Griffith Edwards, founder of Britain's National Addiction Centre, has
also done an about-face. "Thirty or forty years ago, I was writing
that cannabis was a drug without harm and dependence, but I've had to
eat my hat." This month, the BBC has been running a series of
confessional stories about mental-health problems and soaring
addiction rates caused by today's cannabis. Meantime, in the
Netherlands, the formerly tolerant Dutch are closing dozens of
"coffee houses" where you could once toke up to your heart's content.

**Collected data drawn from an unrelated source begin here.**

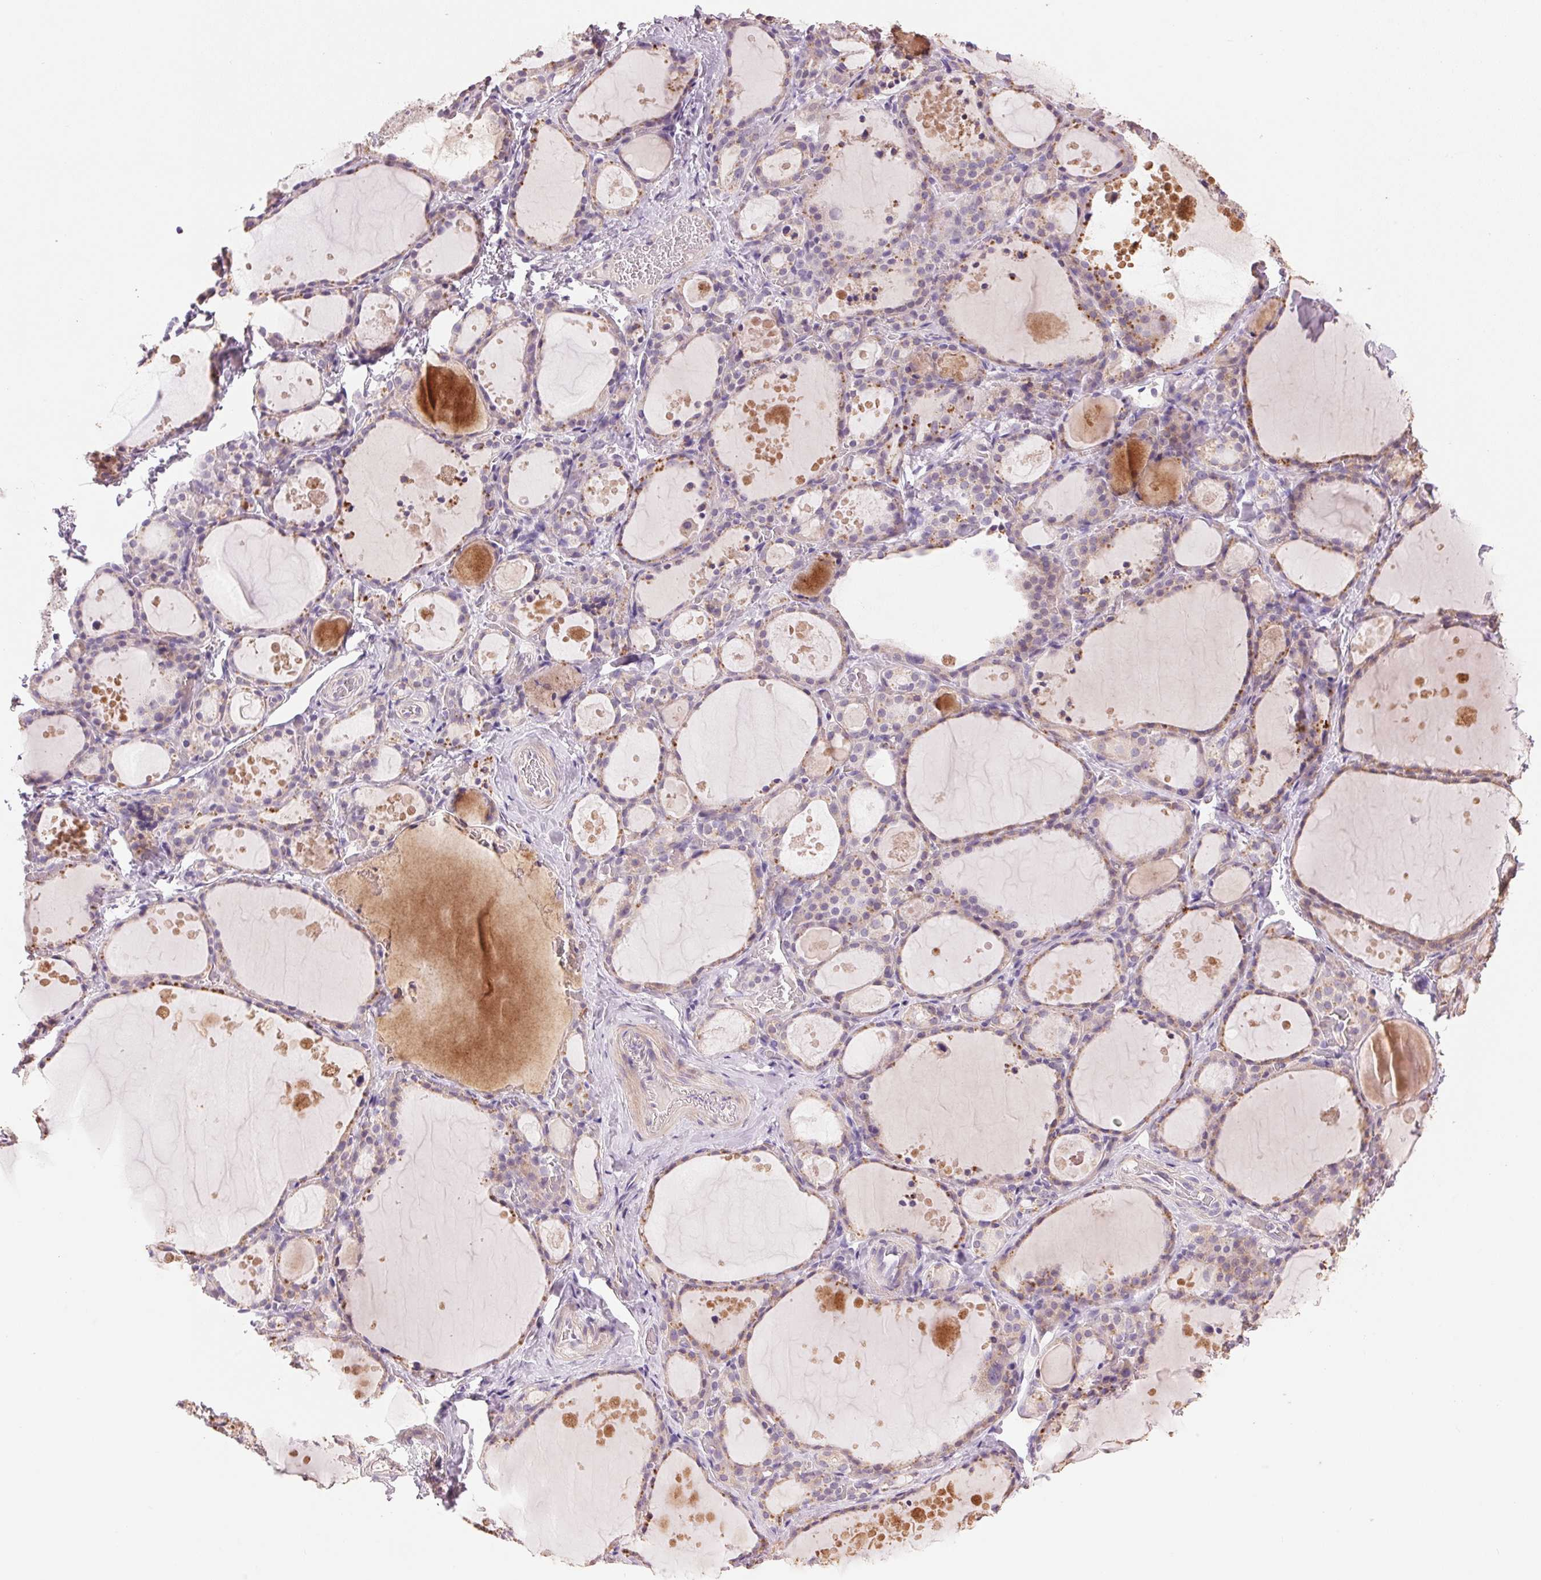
{"staining": {"intensity": "weak", "quantity": "25%-75%", "location": "cytoplasmic/membranous"}, "tissue": "thyroid gland", "cell_type": "Glandular cells", "image_type": "normal", "snomed": [{"axis": "morphology", "description": "Normal tissue, NOS"}, {"axis": "topography", "description": "Thyroid gland"}], "caption": "Thyroid gland stained with DAB (3,3'-diaminobenzidine) immunohistochemistry (IHC) demonstrates low levels of weak cytoplasmic/membranous positivity in approximately 25%-75% of glandular cells.", "gene": "LYZL6", "patient": {"sex": "male", "age": 68}}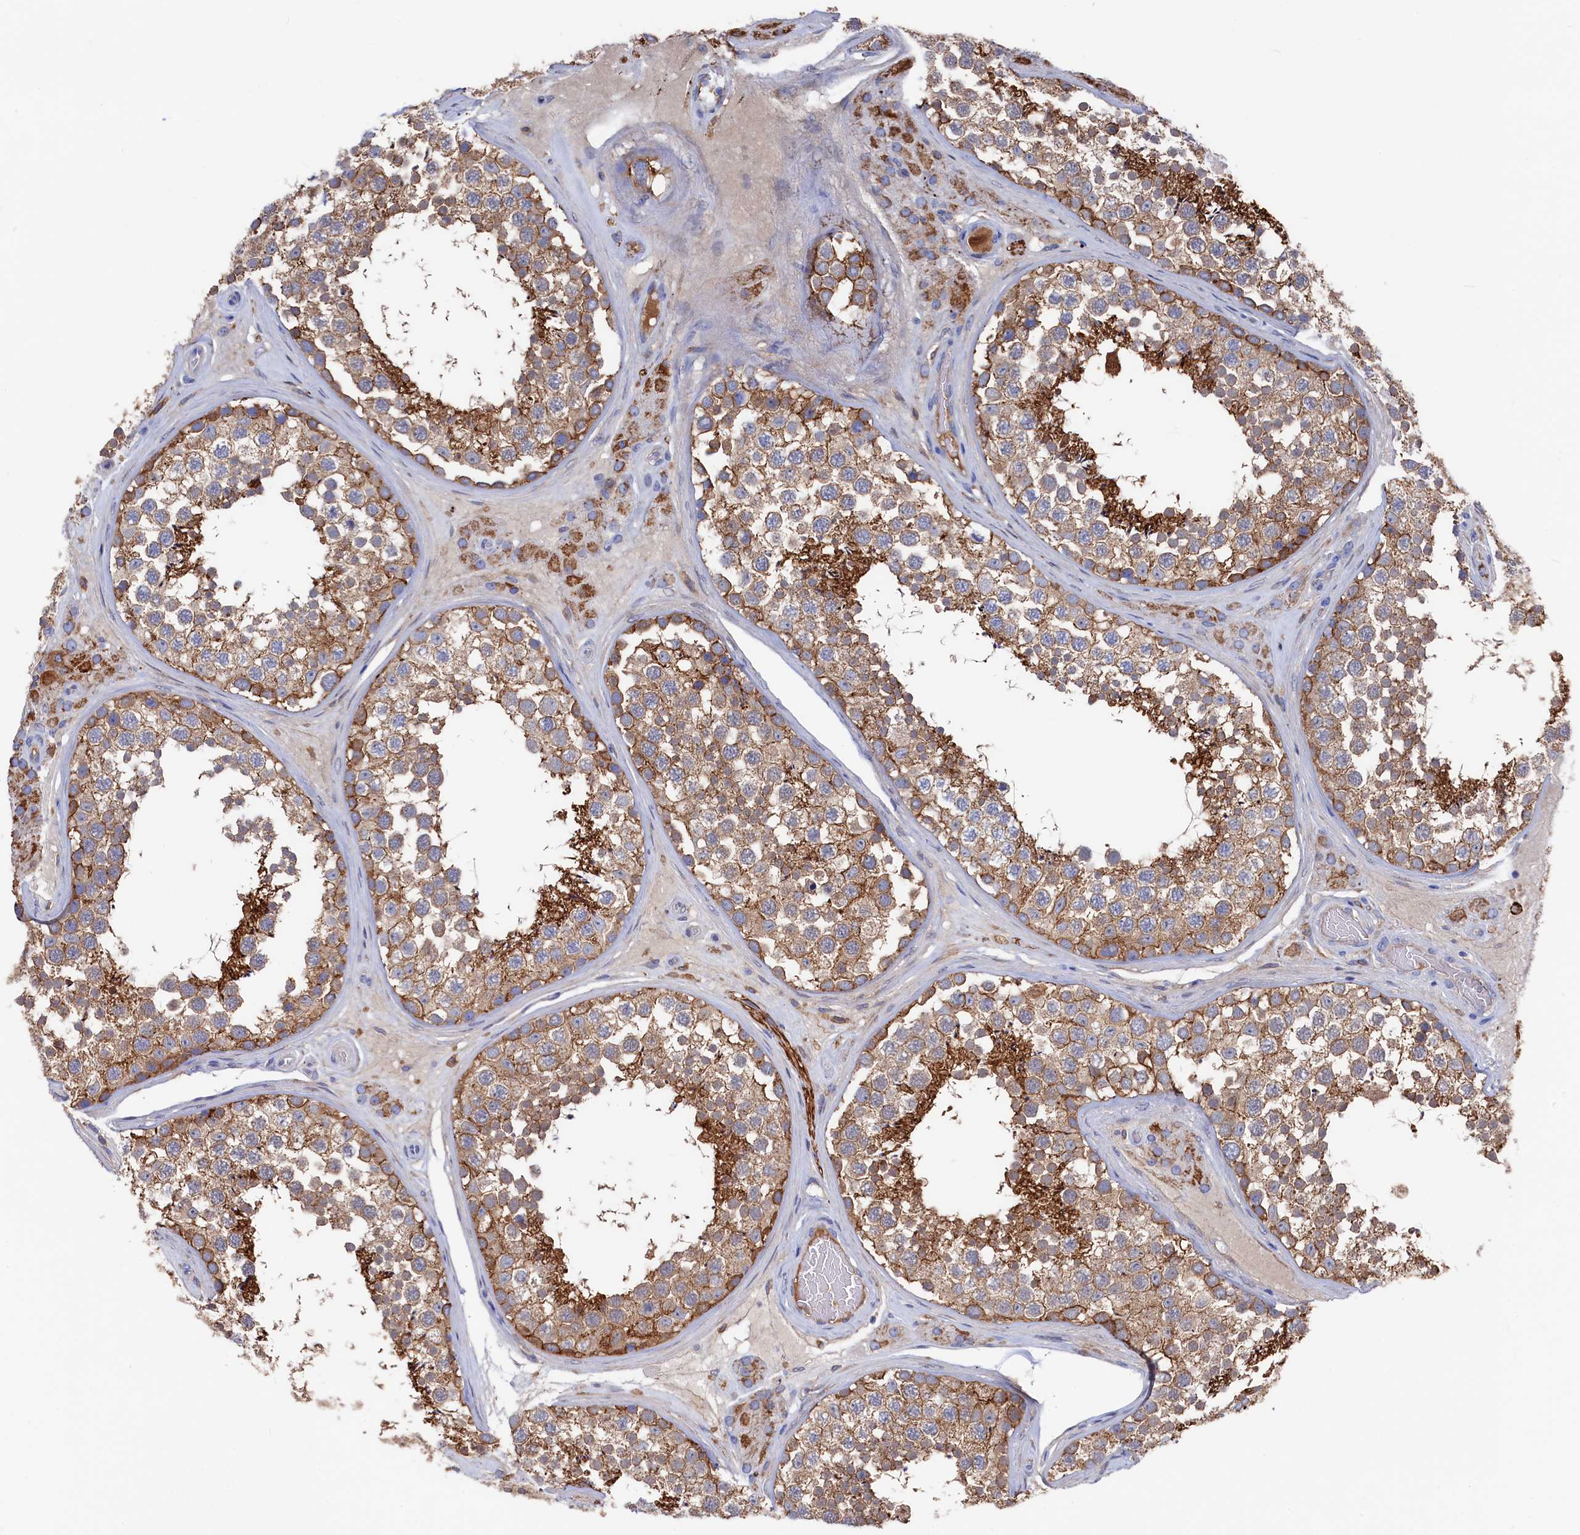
{"staining": {"intensity": "moderate", "quantity": ">75%", "location": "cytoplasmic/membranous"}, "tissue": "testis", "cell_type": "Cells in seminiferous ducts", "image_type": "normal", "snomed": [{"axis": "morphology", "description": "Normal tissue, NOS"}, {"axis": "topography", "description": "Testis"}], "caption": "Approximately >75% of cells in seminiferous ducts in benign human testis reveal moderate cytoplasmic/membranous protein positivity as visualized by brown immunohistochemical staining.", "gene": "C12orf73", "patient": {"sex": "male", "age": 46}}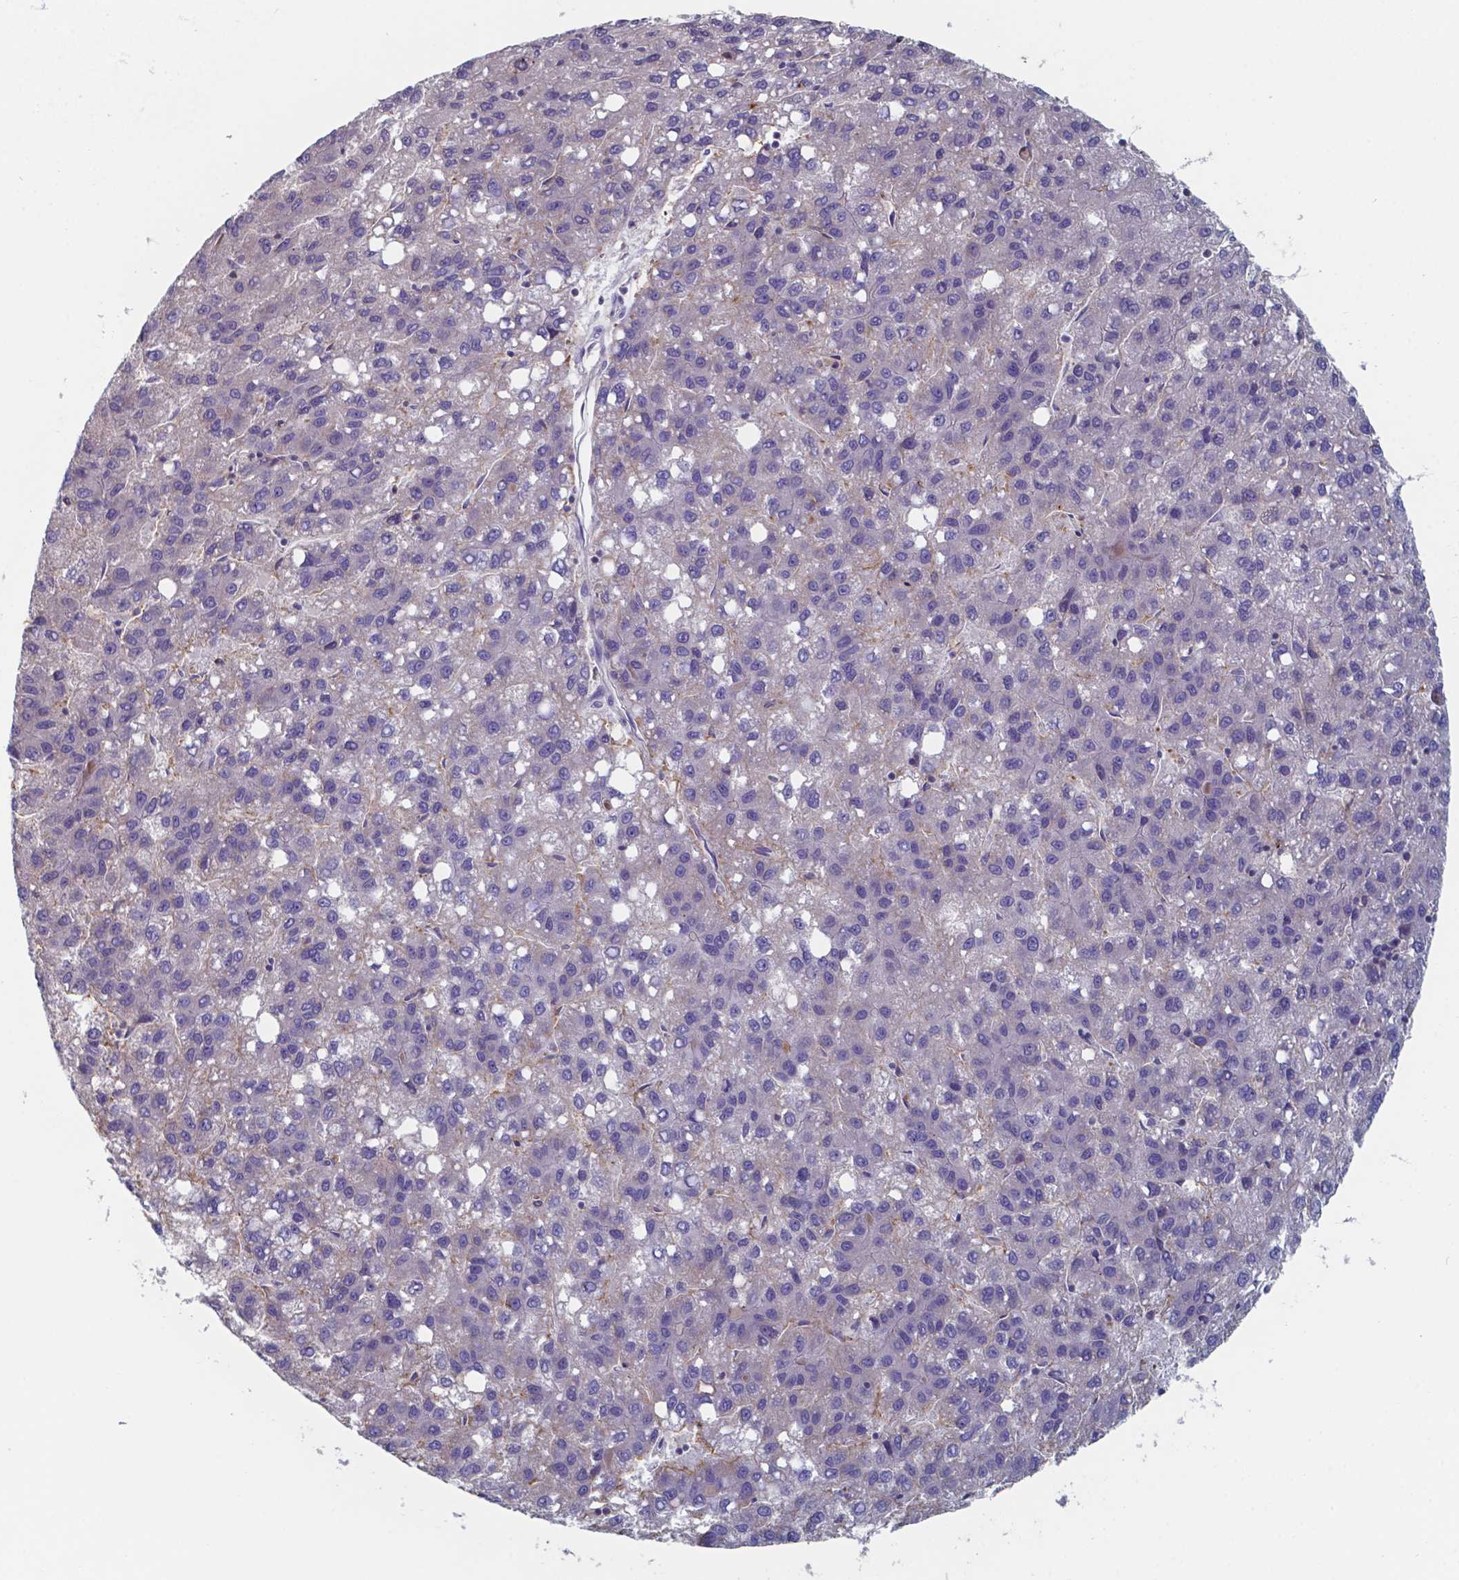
{"staining": {"intensity": "negative", "quantity": "none", "location": "none"}, "tissue": "liver cancer", "cell_type": "Tumor cells", "image_type": "cancer", "snomed": [{"axis": "morphology", "description": "Carcinoma, Hepatocellular, NOS"}, {"axis": "topography", "description": "Liver"}], "caption": "The immunohistochemistry (IHC) image has no significant expression in tumor cells of hepatocellular carcinoma (liver) tissue.", "gene": "BTBD17", "patient": {"sex": "female", "age": 82}}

Unfortunately, you won't learn any of this if you live in Canada,
where the people who run the media and make drug policy are stuck
back in the groovy 1960s. In fact, we're rather proud of our
enlightened cannabis policies - so different from those of the
backward Americans - and our world-class B.C. bud. We treat pot
activists such as Marc Emery as folk heroes. Even our health
authorities - the ones who are demanding zero tolerance for
cigarettes and trans fats - continue to promote the view that
cannabis is harmless. Health Canada has decreed that it's medically
"effective" for people with various chronic conditions, a position
that could come back to haunt the government when the lawsuits begin to fly.

"In the real world, marijuana today is no longer about the children
of our elites headed for higher education," Mr. Smyth says. "It is
very much about future hope and opportunities for non-academic kids."
He's haunted by the young lives he's seen destroyed. And he's waiting
for the day when our enlightened leaders will start to smarten up.